昨日からPAAでテキサス州のオースティンに入っています。日頃のコースワークから解放されてかなりテンションが高いです。今日は学会前に開催されているワークショップに参加してきました。トピックは社会ゲノミクスです。個人の遺伝子情報を取得する金銭的なコストが劇的に減ったこともあり、ゲノムを使った分析はこの10年で飛躍的に(本当に飛躍的に)発展しています。以前、オックスフォードで開かれた院生カンファレンスのイベントの一環でこのテーマの話を聞いてから関心を持ち、読書会やマディソンにゲノムの人がきたら積極的にあって話を聞くようにしてきました。
今回は1日と短いですが朝から夕方までの短期集中のセミナーで分析ソフトを使ったでもまで含められていたので、思い切って参加してみました。結論から言うと、表面的に接してきた社会ゲノミクスについて、かなり深く理解できるようになったと思います。
今回のセミナーで改めて重要だなと思った点は、遺伝子によって説明される特性の違いは、あくまで集団内のばらつきを説明するために用いるものであり、集団間の比較に用いてはいけないと言うものでした。人口学などの社会科学分野で関心のある特性、例えば身長などは、あくまで集団レベルにおいて遺伝子との関連がわかるものであり、それはheritabilityとして定義されます。
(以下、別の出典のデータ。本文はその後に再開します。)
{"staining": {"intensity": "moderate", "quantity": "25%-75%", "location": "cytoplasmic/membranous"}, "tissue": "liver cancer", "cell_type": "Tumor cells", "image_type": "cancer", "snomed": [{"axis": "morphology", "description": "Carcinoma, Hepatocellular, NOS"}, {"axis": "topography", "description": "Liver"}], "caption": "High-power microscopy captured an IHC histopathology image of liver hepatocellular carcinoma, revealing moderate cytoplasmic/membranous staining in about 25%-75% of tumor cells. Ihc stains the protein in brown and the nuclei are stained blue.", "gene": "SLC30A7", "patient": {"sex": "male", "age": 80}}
heritabilityはあくまで集団の中でどれだけ遺伝子が特性のばらつきを説明するかと言う指標なので、集団間の身長の差を遺伝に帰することは誤りだと言うことです。これは、かなり重要な指摘だなと思いました。例えば、私たちはある集団間(例えば日本人とアメリカ人)の特性の違い(身長)がどれだけ遺伝的な要因によって説明できるか、と考えてしまうかもしれませんが、遺伝によって説明される集団レベルの特徴は、飽くまで集団内の分散を説明するものなので、平均値で集団間で差があったとしてもそれぞれの集団においてheritabilityが説明する度合いは同じであるかもしれないからです。
講師の一人のFelixさんは以前イギリスでお会いしていたこともあったので、話は重複しているところもありましたが、もう一人の講師であるRobbeeさんの研究は非常に刺激的でした。彼の研究は遺伝によって教育年数がどれだけ説明できるのか、と言うものでしたが、GWASの研究の話を進める中で、ある表現型(例えば喫煙行動と飲酒行動)がどれだけ遺伝子的要因を共有しているかというgenetic correrationの研究を紹介してくれました。彼自身は遺伝子が表現型が出る前にpre-determinedされていると言う想定に対しては距離を置いていましたが、このgenetic correlationを非異性愛行動とウェルビーイングの関係に応用した最新の研究を紹介してくれました。これが非常に面白かったです。データベースとして使用したのはイギリスのBritish cohort studyとアメリカの23andmeですが、これらのデータは対象とするコーホートが異なり、ある種の時代差をつかむことができます。非異性愛行動をする人はそうでない人に比べてメンタルヘルスや主観的健康感が低いと言う結果があったのですが、これらの変数を予測する遺伝的要因を特定した後で、その両者の相関をみたところ、古いコーホートを対象にしたBCSでは遺伝を介した相関は負、つまり非異性愛行動の人はヘルスが低いと言う関係があったのですが、新しいコーホートを対象にした23andmeでは遺伝を関した関連が正になっていることがわかったとのことです。これは、近年のコーホートでは非異性愛行動をする人が必ずしもヘルスを悪化させるわけではないと言うことで、時代的な変化を反映しているものと理解されていました。
午後の授業はplinkというターミナル上で走らせるGWAS専用のソフトウェアを使ってポリジェニックスコアを求めたり、そのスコアを回帰分析に投入するまでの一連の作業がカバーされたので、時間的に少しきつかったところはありますが、非常に勉強になりました。他にも、GWASからポリジェニックスコアへの変換の考え方についても理解が深まり、有意義なワークショップとなりました。